[Your instructions] From the biography of Bárbara Paz below, write out verbatim the stretch from "Brazilian actress (born" through "in Brazilian culture.".
___ Given passage ___
Brazilian actress (born 1974)

Bárbara Raquel Paz (born 17 October 1974) is a Brazilian actress, producer, and director.

== Life and career ==
Paz graduated from the Macunaíma Theatre School and from the Antunes Centre for Theatre Research (CPT) and is a long-standing member of TAPA, a São Paulo based performing arts group. She has performed in over 25 plays by a wide range of playwrights from Oscar Wilde to Tennessee Williams.

In 2013, in recognition of her distinguished acting career, the Ministry of Culture awarded her the Medalha Cavaleiro (Knight's Medal). Paz is also under permanent contract to TV Globo and has played in many of their soap operas and mini-series. She is the presenter of the Canal Brasil programme A Arte do Encontro (The Art of the Interview) in which she converses with well-known figures in Brazilian culture.
___ Records ___
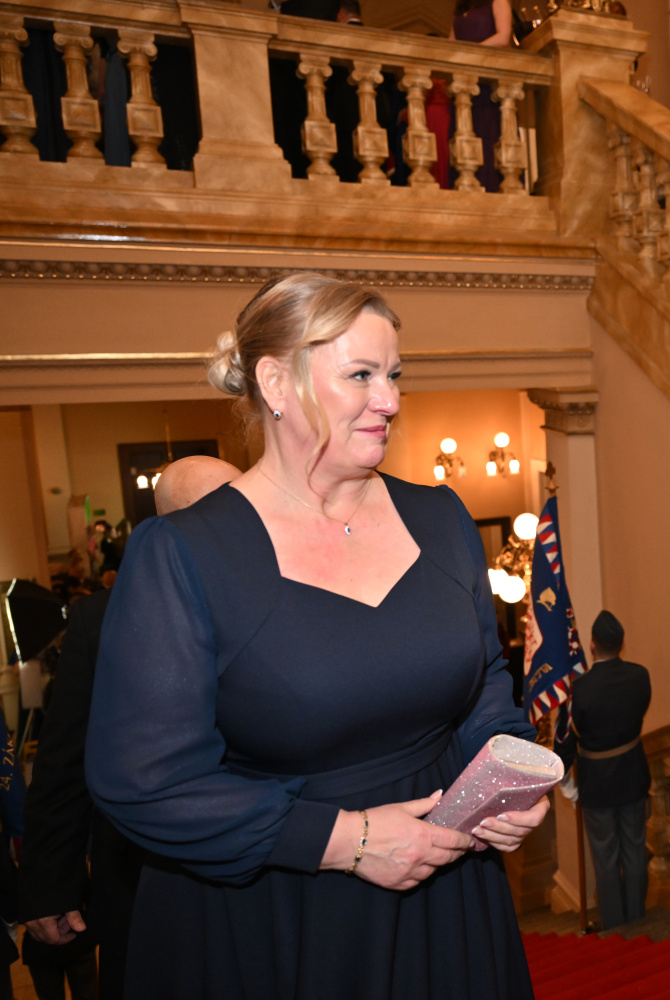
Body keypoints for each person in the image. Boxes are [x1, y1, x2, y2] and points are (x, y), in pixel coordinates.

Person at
___
___ Records ___
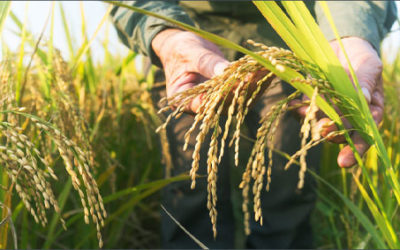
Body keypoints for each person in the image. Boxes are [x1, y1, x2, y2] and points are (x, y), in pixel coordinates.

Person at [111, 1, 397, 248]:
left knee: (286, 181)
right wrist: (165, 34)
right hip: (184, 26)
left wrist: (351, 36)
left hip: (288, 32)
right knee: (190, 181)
___
[Exercise output]
Brazilian actress (born 1974)

Bárbara Raquel Paz (born 17 October 1974) is a Brazilian actress, producer, and director.

== Life and career ==
Paz graduated from the Macunaíma Theatre School and from the Antunes Centre for Theatre Research (CPT) and is a long-standing member of TAPA, a São Paulo based performing arts group. She has performed in over 25 plays by a wide range of playwrights from Oscar Wilde to Tennessee Williams.

In 2013, in recognition of her distinguished acting career, the Ministry of Culture awarded her the Medalha Cavaleiro (Knight's Medal). Paz is also under permanent contract to TV Globo and has played in many of their soap operas and mini-series. She is the presenter of the Canal Brasil programme A Arte do Encontro (The Art of the Interview) in which she converses with well-known figures in Brazilian culture.